Gordon Gekko aka Michael Douglas in 1987 in Wall Street with the brick from a cell phone on the beach: A picture that went around the world at the time as never seen before and was considered a paradigm shift. Suddenly it was possible to transact million-dollar deals on a sandy beach with a romantic sunset in the background. Today, when the smartphone in our pocket has more going for it than most computers of fifteen years ago, this image serves only nostalgic purposes. What does Gordon Gekko have to do with OCR (Optical Character Recognition)? In view of technological advances, quite a bit. Just as the cell phone has evolved from a brick to a smartphone, other areas of technology, such as OCR for efficient document extraction, have undergone monumental changes and improvements.
Machine learning-based OCR versus template-based OCR – a battle that is quickly being decided
In the beginning, it was all manual work.
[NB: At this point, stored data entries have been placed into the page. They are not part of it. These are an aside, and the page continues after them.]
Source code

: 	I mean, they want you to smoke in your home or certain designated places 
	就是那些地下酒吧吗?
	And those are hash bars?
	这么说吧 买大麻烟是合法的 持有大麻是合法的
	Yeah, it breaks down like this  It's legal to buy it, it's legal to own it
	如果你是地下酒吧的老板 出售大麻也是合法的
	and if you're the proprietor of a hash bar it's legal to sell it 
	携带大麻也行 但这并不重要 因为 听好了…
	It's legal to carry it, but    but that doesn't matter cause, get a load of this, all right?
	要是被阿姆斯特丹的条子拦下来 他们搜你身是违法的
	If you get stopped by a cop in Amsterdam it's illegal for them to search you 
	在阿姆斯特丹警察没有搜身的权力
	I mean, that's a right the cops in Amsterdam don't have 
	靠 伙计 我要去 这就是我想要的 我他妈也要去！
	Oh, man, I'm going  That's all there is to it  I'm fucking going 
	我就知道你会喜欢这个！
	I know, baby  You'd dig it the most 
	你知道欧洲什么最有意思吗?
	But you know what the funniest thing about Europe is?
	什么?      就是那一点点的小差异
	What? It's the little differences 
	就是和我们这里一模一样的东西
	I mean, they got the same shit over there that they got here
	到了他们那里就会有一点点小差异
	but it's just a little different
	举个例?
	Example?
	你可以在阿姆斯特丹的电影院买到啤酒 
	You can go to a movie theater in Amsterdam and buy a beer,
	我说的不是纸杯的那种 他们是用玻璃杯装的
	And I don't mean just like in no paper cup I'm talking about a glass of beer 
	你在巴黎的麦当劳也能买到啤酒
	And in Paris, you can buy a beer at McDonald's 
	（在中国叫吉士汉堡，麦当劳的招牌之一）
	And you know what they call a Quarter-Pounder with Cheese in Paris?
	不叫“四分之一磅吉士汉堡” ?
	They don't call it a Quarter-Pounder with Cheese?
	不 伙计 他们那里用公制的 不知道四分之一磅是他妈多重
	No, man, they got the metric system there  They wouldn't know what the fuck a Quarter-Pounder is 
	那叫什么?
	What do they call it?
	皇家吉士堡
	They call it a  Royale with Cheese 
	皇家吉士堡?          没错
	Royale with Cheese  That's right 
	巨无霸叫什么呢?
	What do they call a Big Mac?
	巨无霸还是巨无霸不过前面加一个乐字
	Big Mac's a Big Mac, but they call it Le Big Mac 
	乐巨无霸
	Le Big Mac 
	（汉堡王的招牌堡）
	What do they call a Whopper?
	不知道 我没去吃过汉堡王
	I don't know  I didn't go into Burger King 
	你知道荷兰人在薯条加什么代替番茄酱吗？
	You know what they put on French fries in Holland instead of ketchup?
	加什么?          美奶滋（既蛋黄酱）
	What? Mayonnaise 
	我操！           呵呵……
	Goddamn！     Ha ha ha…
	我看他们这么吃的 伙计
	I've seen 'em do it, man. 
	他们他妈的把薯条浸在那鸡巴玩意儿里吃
Gradually, with the first OCR attempts and rule-based OCR, document capture has tasted blood, seen quite a bit of change, and made more than remarkable technological progress all the way to today’s machine learning-based and thus intelligent OCR. But where exactly are the trend-setting advantages and added values for companies in document extraction with machine learning-based (ML-based) OCR compared to conventional OCR?
Only with ML-based OCR is data extraction from complex and unstructured documents painlessly possible
Machine Learning-based OCR as a forward-looking direction for companies
Companies are becoming more demanding in all respects, which means that the requirements are also becoming greater and greater, which in turn challenges and promotes the development of existing solutions. For example, companies today require different approaches to their document processing than was the case ten years ago. Simply because the volume of documents to be processed has multiplied exponentially (and the amount of data will continue to increase in the future), the requirements for companies have changed fundamentally. In addition to the volume, there are also largely unstructured documents in a wide variety of forms and formats that need to be processed. Conventional OCR, which is based on rule- and template-based capture, cannot cope with this diversity, which means business should look for alternatives. Quickly! To still use conventional OCR is like using Gordon Gekko’s cell phone again…
The larger the amount of data, the better the ML-based OCR learns – priceless advantages in efficiency compared to template-based OCR
ML-based OCR as a game-changer for document extraction
Of crucial importance is the precise extraction of relevant data from documents. And this from all kinds of unstructured formats and in combination with, for example, handwritten and electronically captured, with checkboxes and fields. Only then can companies automate their processes extensively and straight-through. This is exactly where ML-based OCR comes up trumps in a big way. Thanks to machine learning, it can extract unstructured data more efficiently, analyze it, learn from that data and all previously extracted data (and thus immense amounts of data), and make automated decisions about how to perform a task or process based on that. In detail, the advantages of document extraction with ML-based OCR are as follows:
- Unstructured, semi-structured, or structured, ML-based OCR takes documents as they are
- Individual items are easily identified, captured, processed, and extracted by ML-based OCR
- Faster turnaround times are possible, resulting in increased productivity with the same time resources
- High flexibility thanks to simple and fast scalability
- Minimal coordination effort for employees (no maintenance costs)
- “Document type factory” in the cloud
- Employees can deal with highly complex scenarios, interventions are limited to exceptions
- Excellent quality of data preparation and extraction, resulting in overall time and cost reduction in processes
- Extracted data provides deep insights and can be used for any further analyses
Machine learning-based OCR not only captures and extracts the information, but also interprets and understands its content at the same time
ML-based OCR is a no-brainer
The precision, quality and efficiency of machine learning-based OCR is impressive, the future of document extraction is promising and the integration for companies is an absolute no-brainer.